Очень жалко, что у меня нет идеи. Это от скромности: я не считаю, что в состоянии сочинить идею лучше судьбы.
Вижу ВВ часто: тем чаще вижу в голове и в сердце, чем реже на самом деле. На самом деле ВВ теперь в Петербурге. Живет в питерском доме с решетчатым лифтом, с потолками, полами, с величественной сыростью, с достоевщиной, декадентщиной, со всей этой хуйней, которая меня не прибивает к земле масштабом, а, наоборот, тяготит – претензией. На вечность. Вечность – в других лежит широтах. Не плачьте в мансардах о бренном, о многозначительной благородной разрухе, плачьте в елках от радости, что елка вас переживет. Елка не превратится в винтаж, елка честно умрет однажды, и, умерев, еще пригодится. Костром, вешалкой, столиком.
Питер – город победившего винтажа. ВВ – елка. Зачем они теперь вместе?

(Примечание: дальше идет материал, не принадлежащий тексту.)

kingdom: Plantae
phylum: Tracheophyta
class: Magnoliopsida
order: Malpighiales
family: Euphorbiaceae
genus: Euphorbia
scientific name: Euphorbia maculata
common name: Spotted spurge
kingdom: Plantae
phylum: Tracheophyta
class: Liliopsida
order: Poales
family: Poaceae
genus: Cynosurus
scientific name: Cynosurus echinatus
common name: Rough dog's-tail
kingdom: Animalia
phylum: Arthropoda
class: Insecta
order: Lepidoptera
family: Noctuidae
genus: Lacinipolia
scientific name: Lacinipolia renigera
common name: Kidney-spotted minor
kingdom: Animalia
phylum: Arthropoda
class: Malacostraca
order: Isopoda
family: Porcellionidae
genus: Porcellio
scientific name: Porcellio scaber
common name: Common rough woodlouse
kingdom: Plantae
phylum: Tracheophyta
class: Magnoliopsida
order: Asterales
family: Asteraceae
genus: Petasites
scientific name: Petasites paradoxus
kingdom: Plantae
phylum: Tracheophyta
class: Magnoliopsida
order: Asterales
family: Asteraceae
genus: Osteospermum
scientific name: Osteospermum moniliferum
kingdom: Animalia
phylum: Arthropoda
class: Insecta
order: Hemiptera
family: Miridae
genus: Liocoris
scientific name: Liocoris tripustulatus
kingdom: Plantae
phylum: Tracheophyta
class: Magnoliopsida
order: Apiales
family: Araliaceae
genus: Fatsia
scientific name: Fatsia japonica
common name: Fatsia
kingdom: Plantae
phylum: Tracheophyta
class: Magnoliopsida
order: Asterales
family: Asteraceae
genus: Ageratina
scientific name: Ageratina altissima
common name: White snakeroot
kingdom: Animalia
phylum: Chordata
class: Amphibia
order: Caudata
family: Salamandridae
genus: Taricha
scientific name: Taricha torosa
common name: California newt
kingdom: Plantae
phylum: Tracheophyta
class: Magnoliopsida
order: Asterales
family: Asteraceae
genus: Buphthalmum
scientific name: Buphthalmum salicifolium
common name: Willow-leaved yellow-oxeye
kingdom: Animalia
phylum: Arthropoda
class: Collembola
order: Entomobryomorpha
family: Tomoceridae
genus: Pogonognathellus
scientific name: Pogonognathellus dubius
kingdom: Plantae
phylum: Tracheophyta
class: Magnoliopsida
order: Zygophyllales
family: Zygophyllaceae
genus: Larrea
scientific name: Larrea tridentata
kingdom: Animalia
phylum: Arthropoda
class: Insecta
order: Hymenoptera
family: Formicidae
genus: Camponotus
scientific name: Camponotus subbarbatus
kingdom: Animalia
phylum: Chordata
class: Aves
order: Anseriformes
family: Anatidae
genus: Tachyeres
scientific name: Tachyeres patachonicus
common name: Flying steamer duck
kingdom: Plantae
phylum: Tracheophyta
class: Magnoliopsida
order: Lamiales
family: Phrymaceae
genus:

Как-то раз ВВ написала мне:
И даже, думаю, тебя не минует ужасный какой-нибудь день (не пророчествую, не дай бог!), но тебе зачем-то дано чувствовать, и значит – готовься. Но быть готовым не значит – остерегаться. Значит – просто быть готовым. Не ждать и не бояться, не хорохориться и не плевать. И – опять банальность – жить, пока можешь.
ВВ! Я очень, очень стараюсь.
10 НОЯБРЯ
От рэпа в Ростове не скрыться. В парикмахерской парикмахерши слушают с компа подборку русского, иначе говоря, ростовского рэпа – разве есть в России рэп какого-то еще производства? Таксист вез меня на вокзал под «Касту»: «Этот спор нам обоим дорог, как зад Джей Ло». Надо будет козырнуть при случае цитатой в каком-нибудь дорогом споре на двоих.
Ждала от поезда специального рэп-радио, но обошлось.
У меня собственные музыкальные запасы теперь: два диска рэпа казачьего (на сувениры) и три – «Церкви Детства» (на добрую память), а также двухгиговая папка «Ростовский инди» (на жестком диске).
Соседей по купе звали Тамара Александровна, как мою покойную бабушку, и Петр Трофимович. Трофимович – тоже важное отчество, тоже был друг и тоже умер. В общем – привет, Ханеке – я ехала домой в компании влюбленных старичков.
Бабушка все умилялась поезду, новому вагону, до чего техника дошла. Ночью вернулась из биотуалета глубоко потрясенная, говорит деду:
– Сходила вот. По-большому даже сходила. Прелесть! Чисто. В туалете чисто, бумага – какая хочешь.
Легла на полку, укрылась – и опять, радостно:
– Одеяло такое мягкое! Прелесть!
А дед ей, по-мужски снисходительно так:
– Ты таблетку приняла? «Прелесть».
Они постоянно друг друга страхуют – напоминают про таблетки, про еду и питье, одеться потеплей. Перекрестный огонь заботы. Бабушка: ты без меня погибнешь, натурально, погибнешь. Или, она же: Петя, я тебя в угол поставлю. Это у них игра и юмор любви.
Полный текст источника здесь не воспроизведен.